Friday, November 19, 2010

Hukum Transplantasi Organ Tubuh Orang Hidup atau yang Sudah Mati

Segala puja dan puji hanya milik Allah. Shalawat dan salam semoga tercurah kepada penghulu kita Nabi Muhammad Shallallahu ‘alayhi wasallam sebagai penutup para nabi, juga kepada keluarga dan para shahabat beliau.
Amma ba’ad.
Keputusan no (1) d 4/08/88
Bahwa sidang Dewan Fiqih Islam yang diselenggarakan pada sesi muktamarnya ke-4 yang diadakan di kota Jeddah, Kerajaan Arab Saudi yang diselenggarakan pada tanggal 18-23 Jumadats-Tsaniyah, tahun 1408H. Bertepatan dengan tanggal 6-11 Februari, tahun 1988M.

Setelah memperhatikan dengan seksama kajian-kajian fiqih dan medis yang diajukan kepada Dewan mengenai permasalahn ‘hukum menggunakan bagian anggota tubuh orang lain, baik yang masih hidup maupun yang sudah meninggal’.
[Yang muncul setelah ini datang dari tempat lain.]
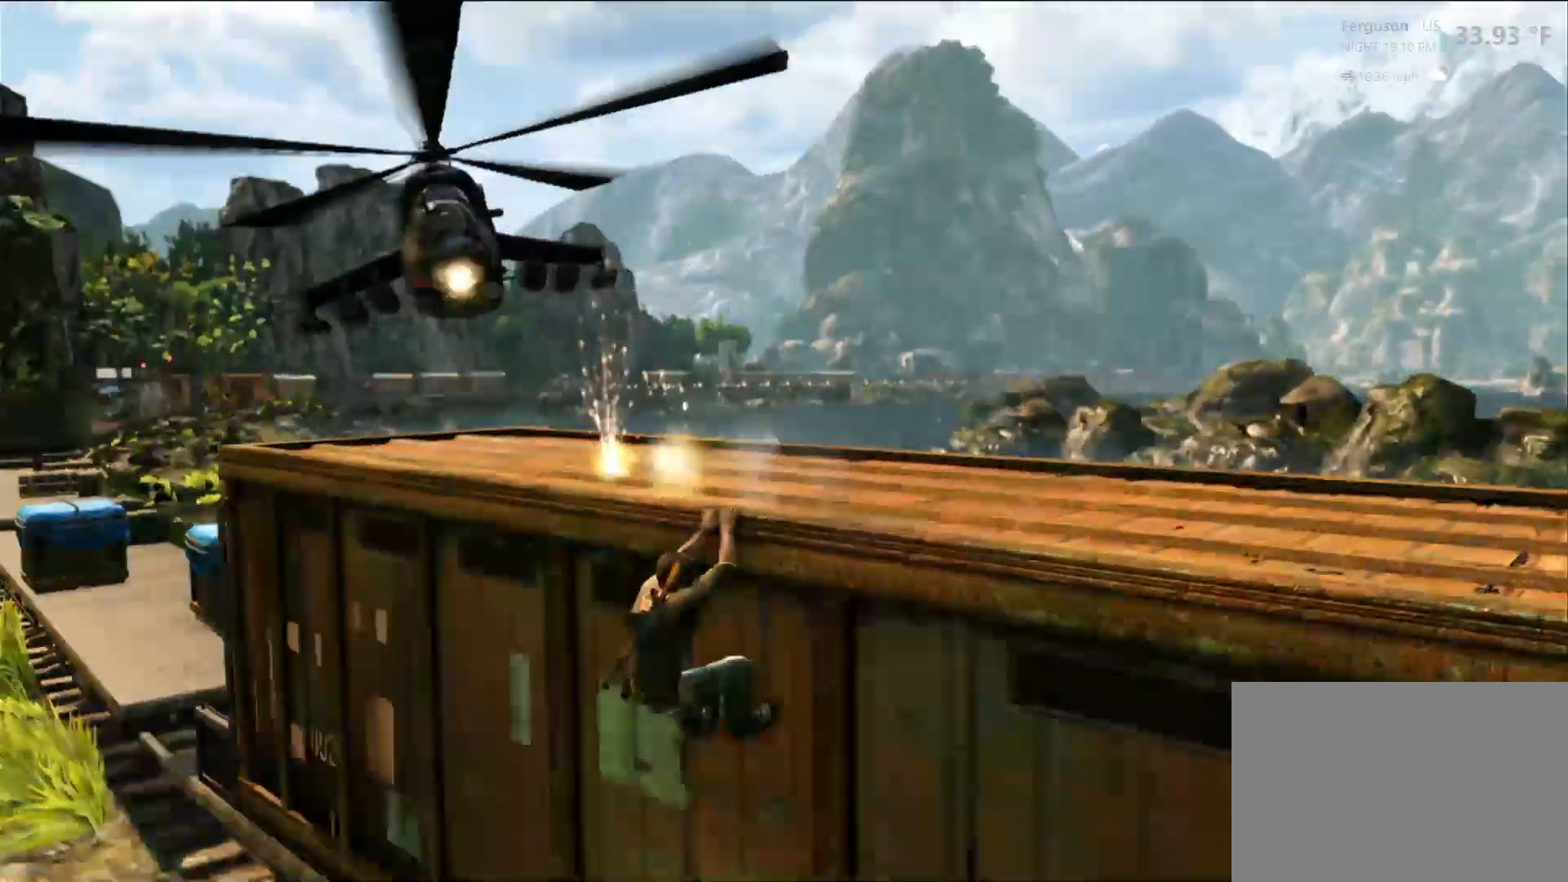
{"buttons": [], "left_stick": "up-left", "right_stick": "center", "events": []}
Dengan mengacu pada beragam diskusi yang mengarahkan pandangan bahwa permasalahan ini merupakan hal yang riil terjadi, dan menjadi konsekuensi dari kemajuan pengetahuan dan kedokteran. Berbagai hasil yang positif lagi bermanfaat juga telah tampak, di samping juga tak jarang hasilnya bercampur dengan kegundahan yang mengganggu jiwa dan masyarakat yang muncul akibat praktik yang mengabaikan berbagai norma dan batasan syari’at, yang merupakan piranti untuk menjaga kehormatan manusia. Tentunya dengan mempraktikkan maqashid syari’ah Islam yang menjamin terealisasinya setiap kebaikan dan maslahat yang begitu berharga bagi individu maupun kelompok, yang menyerukan pada nilai saling menolong, menyayangi dan mementingkan kepentingan orang lain (itsar).

Setelah membatasi masalah ini dalam poin-poin yang menjadi objek pengkajian, dan telah dirumuskan rapi klasifikasi, bentuk, dan kondisinya, di mana hukum yang ada akan berbeda-beda sesuai dengan pertimbangan hal-hal di atas.
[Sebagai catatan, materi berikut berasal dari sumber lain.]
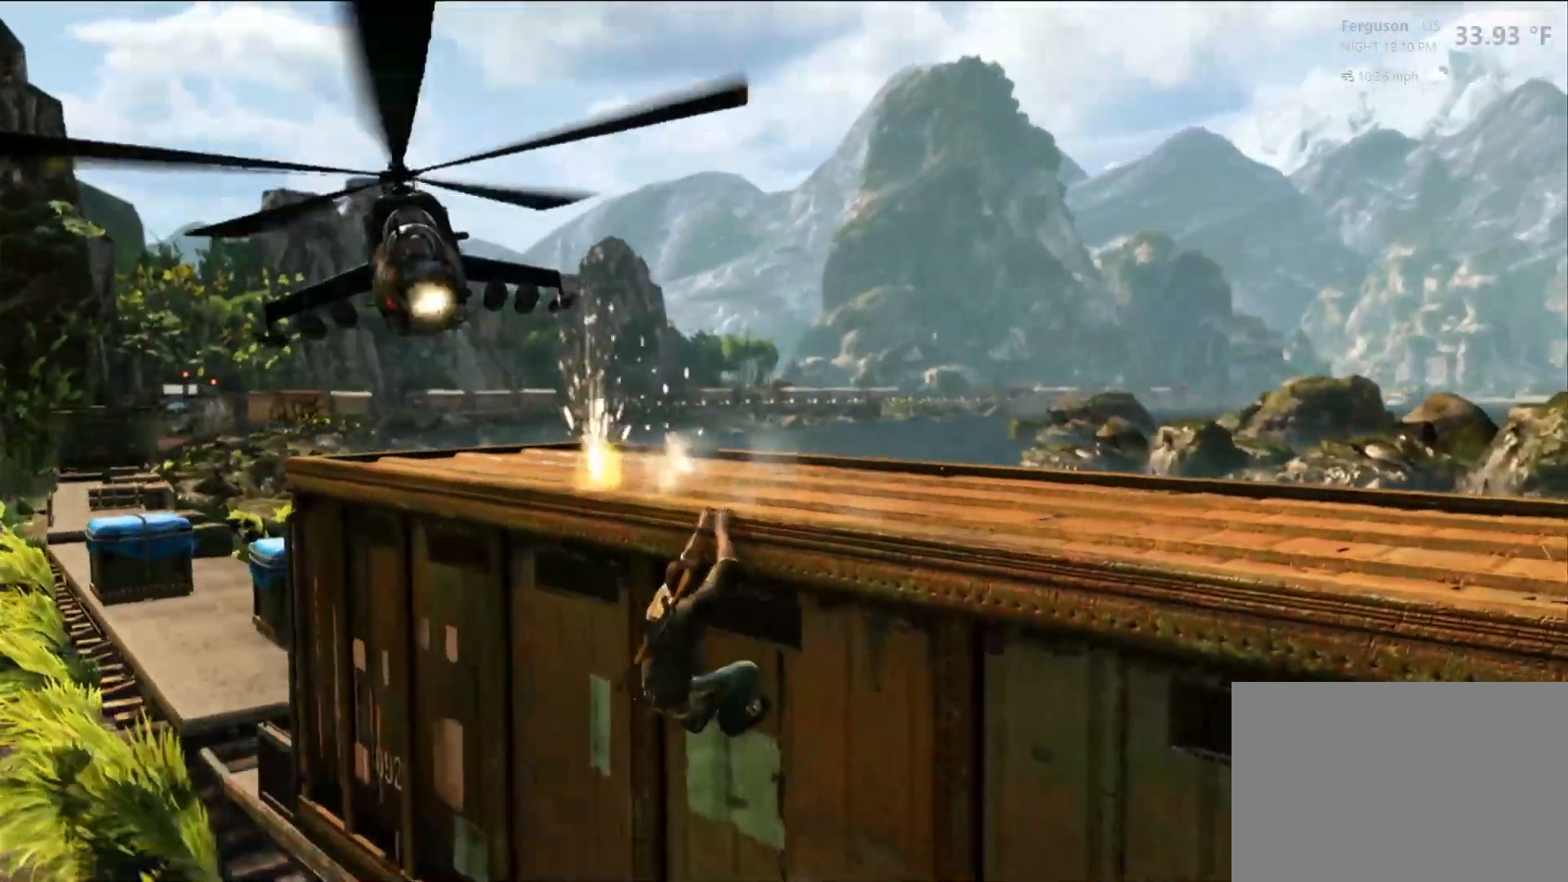
{"buttons": [], "left_stick": "center", "right_stick": "center", "events": [[300, "left_stick", "center"]]}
Dewan Memutuskan Hal Berikut ini:
Ditinjau dari sisi definisi dan pembagiannya:

Pertama, yang dimaksud dengan anggota tubuh adalah bagian anggota tubuh manusia manapaun, baik berupa jaringan otot, sel, darah, dan yang lainnya, seperti kornea mata. Baik anggota tubuh yang menempel maupun yang terpisah.
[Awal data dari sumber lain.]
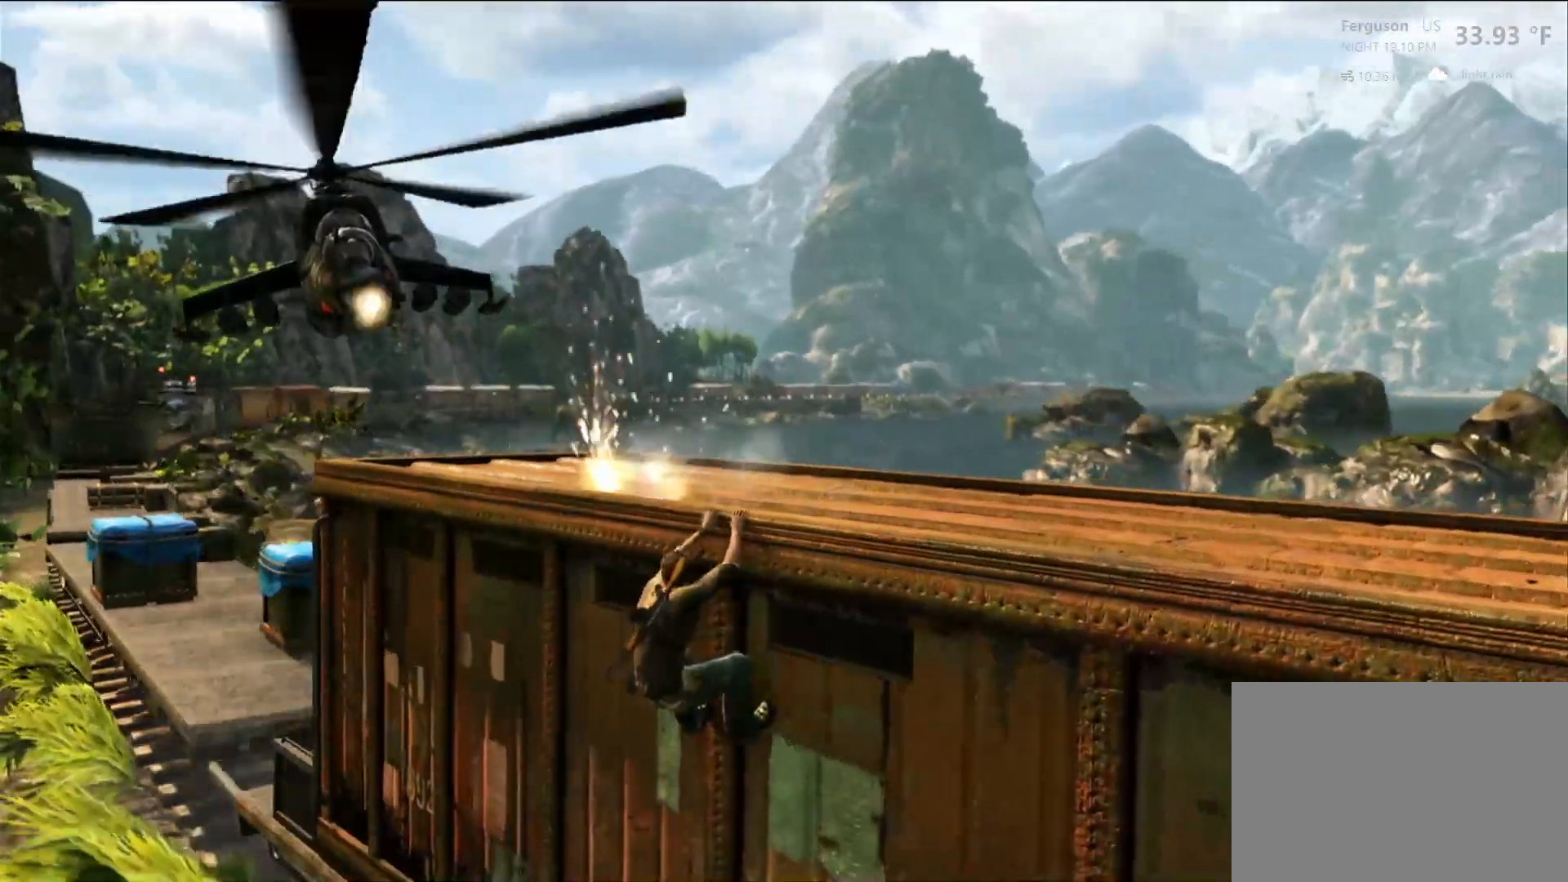
{"buttons": [], "left_stick": "center", "right_stick": "center", "events": []}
Kedua, upaya pemanfaatan yang menjadi materi pembahasan di sini adalah pengambilan manfaat yang memang sangat dibutuhkan seseorang untuk menyambung kehidupannya atau untuk menjaga fungsi vital dari salah satu anggota tubuhnya seperti penglihatan dan semisalnya. Ini dengan catatan bahwa orang yang akan mengambil manfaat tersebut berpola hidup mulia secara syar’i.
Ketiga, ada beberapa macam bentuk pengambilan manfaat anggota tubuh:
1.    Pemindahan anggota tubuh (transplantasi) dari orang yang masih hidup.
2.    Pemindahan anggota tubuh dari orang yang sudah mati.
3.    Pemindahan dari janin.

Bentuk pertama: Yaitu pemindahan anggota tubuh dari orang yang masih hidup.
Hal itu mencakup kondisi berikut:
a.    Pemindahan anggota tubuh dari satu tempat ke tempat yang lain pada satu tubuh. Misalnya pemindahan kulit, tulang rawan, tulang, pembuluh darah, dan yang lainnya.
b.    Pemindahan bagian anggota tubuh orang yang masih hidup kepada orang lain. Bagian tersebut ada hal yang apabila dipindahkan akan menyebabkan kematian dan ada yang tidak menyebabkan kematian.

Adapun yang menyebabkan kematian, ada yang berjumlah tunggal, dan ada yang berjumlah tidak tunggal. Yang pertama, seperti jantung dan hati. Yang kedua, seperti ginjal dan paru-paru.
Adapun yang tidak menyebabkan kematian, di antaranya ada anggota tubuh yang memainkan peran yang sangat vital dalam tubuh, ada lagi yang tidak. Di antaranya ada yang secara otomatis terus melakukan regenerasi seperti halnya, darah, ada lagi yang tidak bisa. Di antaranya ada yang memiliki efek pada keturunan, genetika, dan kepribadian secara umum, seperti buah pelir, indung telur, dan sel-sel jaringan saraf. Dan di antaranya ada yang tidak memberikan dampak apa-apa.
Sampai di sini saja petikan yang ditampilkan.